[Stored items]
◇ ◇ ◇

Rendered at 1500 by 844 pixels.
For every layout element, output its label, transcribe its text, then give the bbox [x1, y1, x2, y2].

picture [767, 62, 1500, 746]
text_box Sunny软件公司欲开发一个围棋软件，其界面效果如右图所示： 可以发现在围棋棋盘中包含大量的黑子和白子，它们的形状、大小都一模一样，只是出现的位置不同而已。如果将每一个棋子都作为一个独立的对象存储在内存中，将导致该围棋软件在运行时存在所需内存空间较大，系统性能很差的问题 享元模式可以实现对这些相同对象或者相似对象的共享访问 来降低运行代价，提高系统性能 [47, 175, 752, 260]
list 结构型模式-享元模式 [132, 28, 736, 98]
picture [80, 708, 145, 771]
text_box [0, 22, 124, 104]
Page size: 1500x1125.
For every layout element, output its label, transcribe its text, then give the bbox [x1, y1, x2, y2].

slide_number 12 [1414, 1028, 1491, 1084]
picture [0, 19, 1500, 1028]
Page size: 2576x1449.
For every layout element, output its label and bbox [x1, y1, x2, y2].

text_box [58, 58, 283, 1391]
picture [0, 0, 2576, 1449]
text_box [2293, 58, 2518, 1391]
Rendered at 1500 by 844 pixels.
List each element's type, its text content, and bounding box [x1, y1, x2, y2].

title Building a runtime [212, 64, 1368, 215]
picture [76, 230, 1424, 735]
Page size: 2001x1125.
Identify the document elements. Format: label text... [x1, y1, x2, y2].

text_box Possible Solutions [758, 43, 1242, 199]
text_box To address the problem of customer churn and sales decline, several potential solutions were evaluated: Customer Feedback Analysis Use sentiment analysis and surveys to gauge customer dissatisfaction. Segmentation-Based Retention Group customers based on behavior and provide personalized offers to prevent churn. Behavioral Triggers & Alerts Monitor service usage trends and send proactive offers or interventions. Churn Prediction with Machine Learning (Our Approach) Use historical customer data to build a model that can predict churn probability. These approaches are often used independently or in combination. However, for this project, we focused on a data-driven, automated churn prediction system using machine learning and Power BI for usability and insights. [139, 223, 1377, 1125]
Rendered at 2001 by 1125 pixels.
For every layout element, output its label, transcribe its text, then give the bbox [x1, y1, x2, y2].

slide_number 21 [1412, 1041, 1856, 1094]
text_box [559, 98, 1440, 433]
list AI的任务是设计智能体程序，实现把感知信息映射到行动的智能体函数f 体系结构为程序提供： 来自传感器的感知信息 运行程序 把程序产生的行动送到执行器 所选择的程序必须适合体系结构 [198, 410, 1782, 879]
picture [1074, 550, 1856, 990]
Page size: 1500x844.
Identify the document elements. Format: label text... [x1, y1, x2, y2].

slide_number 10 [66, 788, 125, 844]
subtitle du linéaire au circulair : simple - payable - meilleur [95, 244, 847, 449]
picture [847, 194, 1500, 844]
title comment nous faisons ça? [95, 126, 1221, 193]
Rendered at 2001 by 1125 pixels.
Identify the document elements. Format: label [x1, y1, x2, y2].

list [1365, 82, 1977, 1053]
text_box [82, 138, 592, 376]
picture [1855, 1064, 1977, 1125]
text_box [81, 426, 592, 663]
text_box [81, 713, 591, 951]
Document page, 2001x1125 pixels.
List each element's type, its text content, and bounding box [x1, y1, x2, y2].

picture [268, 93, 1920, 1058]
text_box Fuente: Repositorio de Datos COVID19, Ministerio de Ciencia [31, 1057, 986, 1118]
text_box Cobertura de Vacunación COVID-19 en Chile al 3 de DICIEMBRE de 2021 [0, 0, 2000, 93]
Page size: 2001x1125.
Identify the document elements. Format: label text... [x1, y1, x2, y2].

◇ ◇ ◇

■ Aim of the exercise
Copy the lines above, please. Keep them exact.

■ Response below
Rendered at 1500 by 844 pixels.
For every layout element, output its label, transcribe its text, then give the bbox [x1, y1, x2, y2].

picture [767, 62, 1500, 746]
text_box Sunny软件公司欲开发一个围棋软件，其界面效果如右图所示： 可以发现在围棋棋盘中包含大量的黑子和白子，它们的形状、大小都一模一样，只是出现的位置不同而已。如果将每一个棋子都作为一个独立的对象存储在内存中，将导致该围棋软件在运行时存在所需内存空间较大，系统性能很差的问题 享元模式可以实现对这些相同对象或者相似对象的共享访问 来降低运行代价，提高系统性能 [47, 175, 752, 260]
list 结构型模式-享元模式 [132, 28, 736, 98]
picture [80, 708, 145, 771]
text_box [0, 22, 124, 104]
Page size: 1500x1125.
For every layout element, output its label, transcribe its text, then give the bbox [x1, y1, x2, y2].

slide_number 12 [1414, 1028, 1491, 1084]
picture [0, 19, 1500, 1028]
Page size: 2576x1449.
For every layout element, output its label and bbox [x1, y1, x2, y2].

text_box [58, 58, 283, 1391]
picture [0, 0, 2576, 1449]
text_box [2293, 58, 2518, 1391]
Rendered at 1500 by 844 pixels.
List each element's type, its text content, and bounding box [x1, y1, x2, y2].

title Building a runtime [212, 64, 1368, 215]
picture [76, 230, 1424, 735]
Page size: 2001x1125.
Identify the document elements. Format: label text... [x1, y1, x2, y2].

text_box Possible Solutions [758, 43, 1242, 199]
text_box To address the problem of customer churn and sales decline, several potential solutions were evaluated: Customer Feedback Analysis Use sentiment analysis and surveys to gauge customer dissatisfaction. Segmentation-Based Retention Group customers based on behavior and provide personalized offers to prevent churn. Behavioral Triggers & Alerts Monitor service usage trends and send proactive offers or interventions. Churn Prediction with Machine Learning (Our Approach) Use historical customer data to build a model that can predict churn probability. These approaches are often used independently or in combination. However, for this project, we focused on a data-driven, automated churn prediction system using machine learning and Power BI for usability and insights. [139, 223, 1377, 1125]
Rendered at 2001 by 1125 pixels.
For every layout element, output its label, transcribe its text, then give the bbox [x1, y1, x2, y2].

slide_number 21 [1412, 1041, 1856, 1094]
text_box [559, 98, 1440, 433]
list AI的任务是设计智能体程序，实现把感知信息映射到行动的智能体函数f 体系结构为程序提供： 来自传感器的感知信息 运行程序 把程序产生的行动送到执行器 所选择的程序必须适合体系结构 [198, 410, 1782, 879]
picture [1074, 550, 1856, 990]
Page size: 1500x844.
Identify the document elements. Format: label text... [x1, y1, x2, y2].

slide_number 10 [66, 788, 125, 844]
subtitle du linéaire au circulair : simple - payable - meilleur [95, 244, 847, 449]
picture [847, 194, 1500, 844]
title comment nous faisons ça? [95, 126, 1221, 193]
Rendered at 2001 by 1125 pixels.
Identify the document elements. Format: label [x1, y1, x2, y2].

list [1365, 82, 1977, 1053]
text_box [82, 138, 592, 376]
picture [1855, 1064, 1977, 1125]
text_box [81, 426, 592, 663]
text_box [81, 713, 591, 951]
Document page, 2001x1125 pixels.
List each element's type, its text content, and bounding box [x1, y1, x2, y2].

picture [268, 93, 1920, 1058]
text_box Fuente: Repositorio de Datos COVID19, Ministerio de Ciencia [31, 1057, 986, 1118]
text_box Cobertura de Vacunación COVID-19 en Chile al 3 de DICIEMBRE de 2021 [0, 0, 2000, 93]
Page size: 2001x1125.
Identify the document elements. Format: label text... [x1, y1, x2, y2].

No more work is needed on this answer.